At the end of 2017, the nine CCAs serving load “had 1,100 MW of new renewables in long term agreements,” Vaughan said. “At the end of October 2018, that will be over 2,200 MW in 56 contracts, almost all for ten years or longer.”
Marin Clean Energy, the oldest CCA, has the only CCA credit rating. It has 803 MW of new renewables in contracts of 12 years or longer, according to CalCCA’s “Beyond Supplier Diversity” report. Filings in the RPS docket show the other established CCAs similarly moving ahead. But many of the newer CCAs’ filings offer assurance of compliance but little to no specificity.
This lack of specifics is concerning when the CPUC projects the 2030 goal will require 11,000 MW of new renewables, Vote Solar’s Smelof said.
It is not evident CCAs need help with procurement, Vaughan insisted. “Under the law, CCAs have the right and obligation to self-procure,” she said. “Communities form CCAs to be in charge of their own procurement.”
Many stakeholders understand CCAs’ challenges, TURN’s Freedman said. “The question is what they will do to meet their 65% long-term contracts by 2022 RPS obligation.”
The PCIA proceeding’s next phase may offer ways CCAs can cost-effectively assume IOU renewables contracts, “and they may build new projects, which is SB 100’s real goal,” Freedman said. “But we may need outside-the-box strategies that identify and overcome barriers to procurement.”
TURN wants the commission to use a neglected provision in the RPS code that authorizes “a procurement entity” to contract for renewables to meet RPS obligations. If reviewed and approved by the Commission, the costs of the procurements could be recovered through rates, Freedman said. “And the commitments would be transferable if ESP or CCA customers move to other providers.”

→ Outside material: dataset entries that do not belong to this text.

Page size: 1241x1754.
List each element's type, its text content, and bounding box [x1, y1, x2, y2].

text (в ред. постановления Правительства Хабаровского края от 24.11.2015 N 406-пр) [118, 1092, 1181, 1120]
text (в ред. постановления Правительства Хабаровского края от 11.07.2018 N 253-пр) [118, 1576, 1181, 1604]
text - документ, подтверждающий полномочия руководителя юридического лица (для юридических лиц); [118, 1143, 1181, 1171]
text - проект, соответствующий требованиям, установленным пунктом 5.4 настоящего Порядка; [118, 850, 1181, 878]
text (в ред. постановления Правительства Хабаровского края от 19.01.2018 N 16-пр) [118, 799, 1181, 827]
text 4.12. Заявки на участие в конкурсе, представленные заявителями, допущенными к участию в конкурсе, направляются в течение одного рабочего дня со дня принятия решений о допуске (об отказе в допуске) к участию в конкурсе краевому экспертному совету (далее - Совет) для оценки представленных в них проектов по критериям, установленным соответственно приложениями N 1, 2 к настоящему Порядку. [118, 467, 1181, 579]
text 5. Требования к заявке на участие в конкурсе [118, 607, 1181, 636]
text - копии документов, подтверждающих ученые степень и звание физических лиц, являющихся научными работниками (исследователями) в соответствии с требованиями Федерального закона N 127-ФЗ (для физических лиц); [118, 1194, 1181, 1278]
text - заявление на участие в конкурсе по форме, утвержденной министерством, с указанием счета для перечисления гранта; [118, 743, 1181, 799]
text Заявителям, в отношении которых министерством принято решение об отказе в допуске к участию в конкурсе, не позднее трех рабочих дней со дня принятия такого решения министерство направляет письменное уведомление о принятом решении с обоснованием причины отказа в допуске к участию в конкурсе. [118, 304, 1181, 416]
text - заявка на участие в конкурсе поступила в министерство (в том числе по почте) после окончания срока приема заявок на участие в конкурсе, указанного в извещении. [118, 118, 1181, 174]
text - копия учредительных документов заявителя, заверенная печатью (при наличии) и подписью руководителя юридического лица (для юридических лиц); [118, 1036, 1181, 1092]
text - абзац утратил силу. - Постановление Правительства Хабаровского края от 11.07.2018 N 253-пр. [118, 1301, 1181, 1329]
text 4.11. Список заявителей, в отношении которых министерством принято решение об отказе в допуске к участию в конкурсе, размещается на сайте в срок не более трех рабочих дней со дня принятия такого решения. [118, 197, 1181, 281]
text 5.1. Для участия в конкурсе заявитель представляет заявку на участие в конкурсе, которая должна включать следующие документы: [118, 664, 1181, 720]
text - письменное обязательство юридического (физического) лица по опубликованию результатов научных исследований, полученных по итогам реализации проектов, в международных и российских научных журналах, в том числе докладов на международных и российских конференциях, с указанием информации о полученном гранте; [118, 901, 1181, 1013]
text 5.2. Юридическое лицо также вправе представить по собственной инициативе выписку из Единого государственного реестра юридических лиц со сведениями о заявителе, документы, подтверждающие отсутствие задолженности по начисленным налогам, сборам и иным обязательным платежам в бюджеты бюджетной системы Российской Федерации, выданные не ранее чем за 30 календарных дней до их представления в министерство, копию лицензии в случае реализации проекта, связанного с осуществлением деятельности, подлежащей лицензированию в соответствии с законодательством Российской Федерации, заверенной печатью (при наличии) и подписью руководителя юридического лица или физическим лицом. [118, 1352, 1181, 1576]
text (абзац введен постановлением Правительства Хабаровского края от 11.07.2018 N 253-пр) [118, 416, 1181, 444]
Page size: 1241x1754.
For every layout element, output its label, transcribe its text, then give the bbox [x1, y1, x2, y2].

If the CPUC develops the structure and the specifics, ESPs and CCAs without adequate credit or commitment capabilities could use the entity to secure long-term contracts, Freedman said.

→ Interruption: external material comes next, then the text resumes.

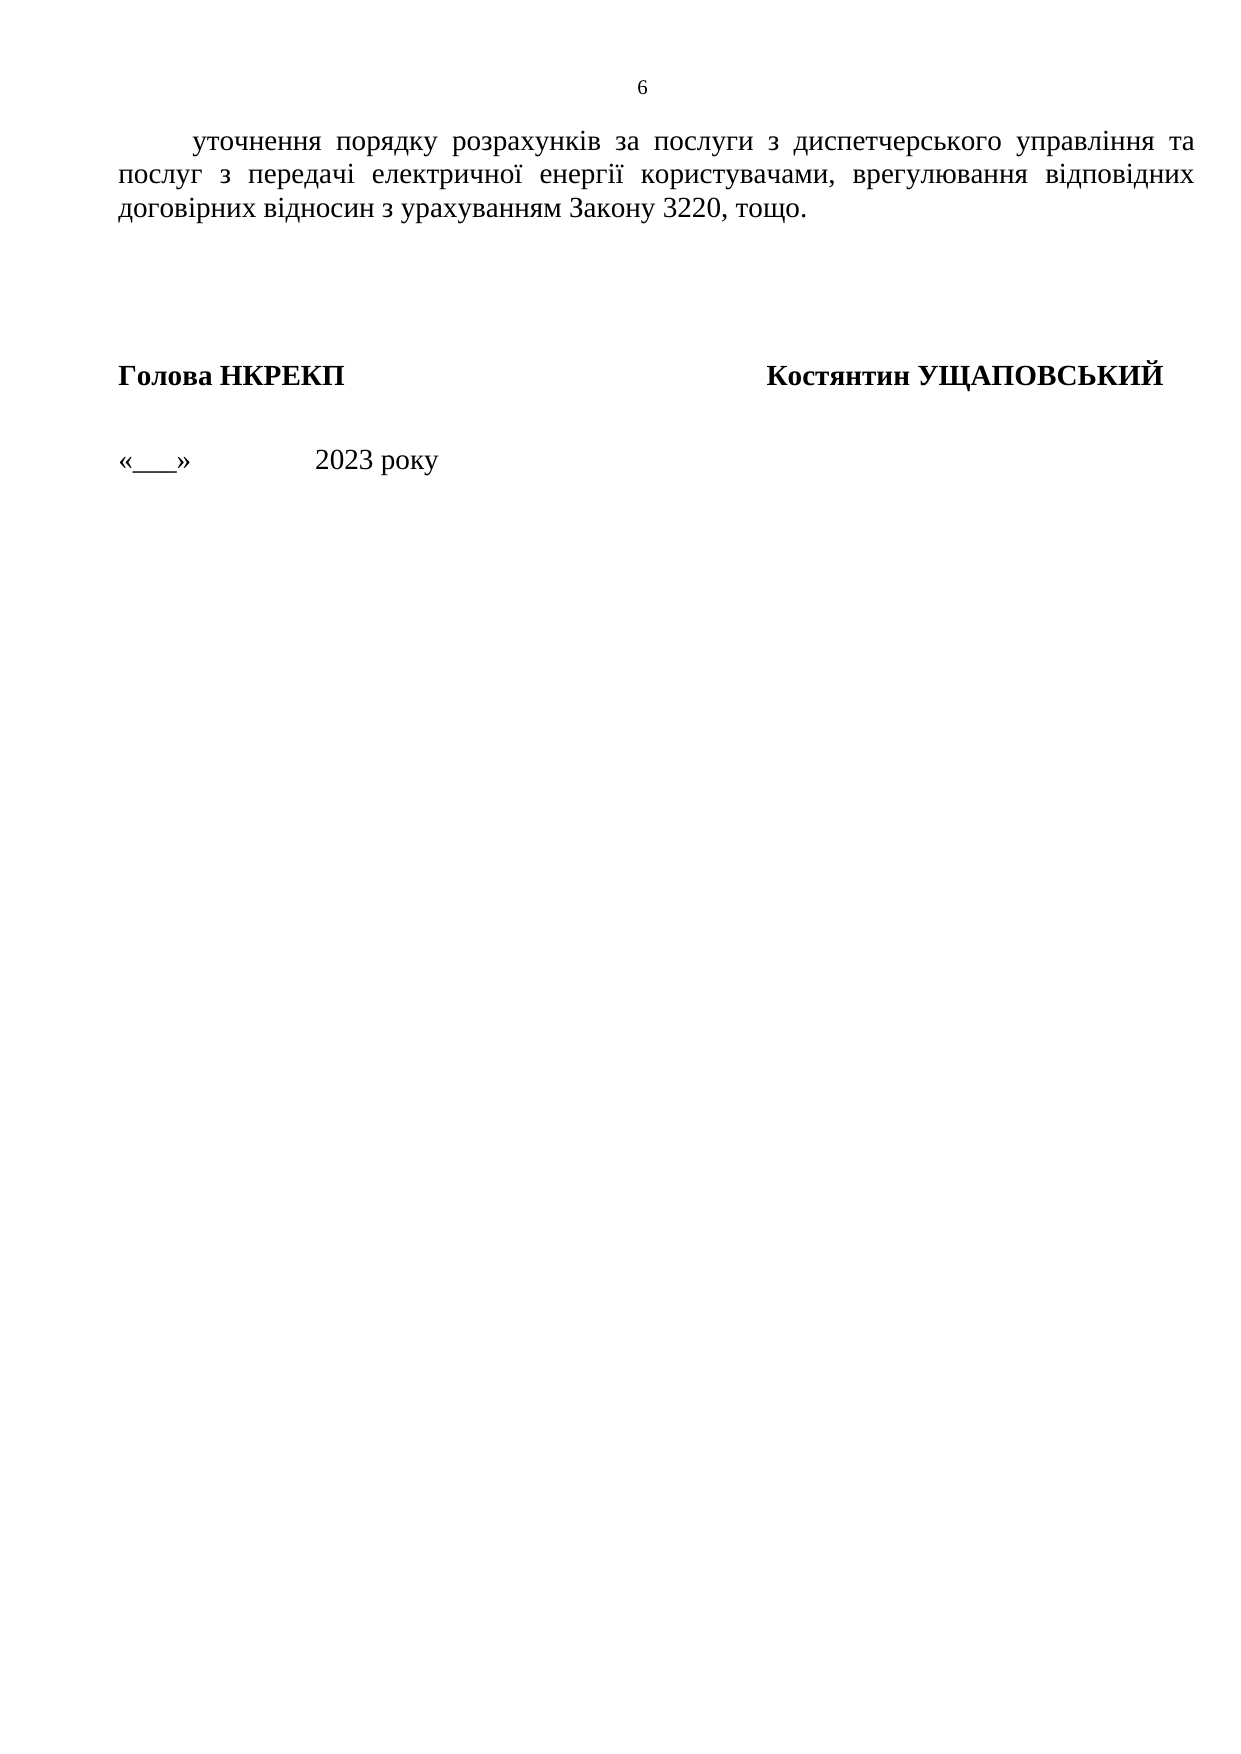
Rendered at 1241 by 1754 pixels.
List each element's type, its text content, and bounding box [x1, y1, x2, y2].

text Голова НКРЕКП К УЩАПОВСЬКИЙ [118, 358, 1166, 391]
text «___» 2023 року [118, 442, 1166, 475]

Other options are unlikely to be workable. Neither the IOUs nor the CCAs would approve having IOUs procure on CCAs’ behalf, and a statewide central procurer is too politically controversial, he said. “Given the urgency of the RPS 65% obligation, the commission should make every effort to turn the code’s provision for a procurement entity into a reality before 2021.”
There is a greater urgency, Large Scale Solar Association’s Eddy added. “In the United Nation’s report on climate change, the scientists wrote that avoiding the severest changes will require ‘a staggering transformation the likes of which we have never seen,'” she said. “SB 100 is an important step, but we need to be thinking about what is next.”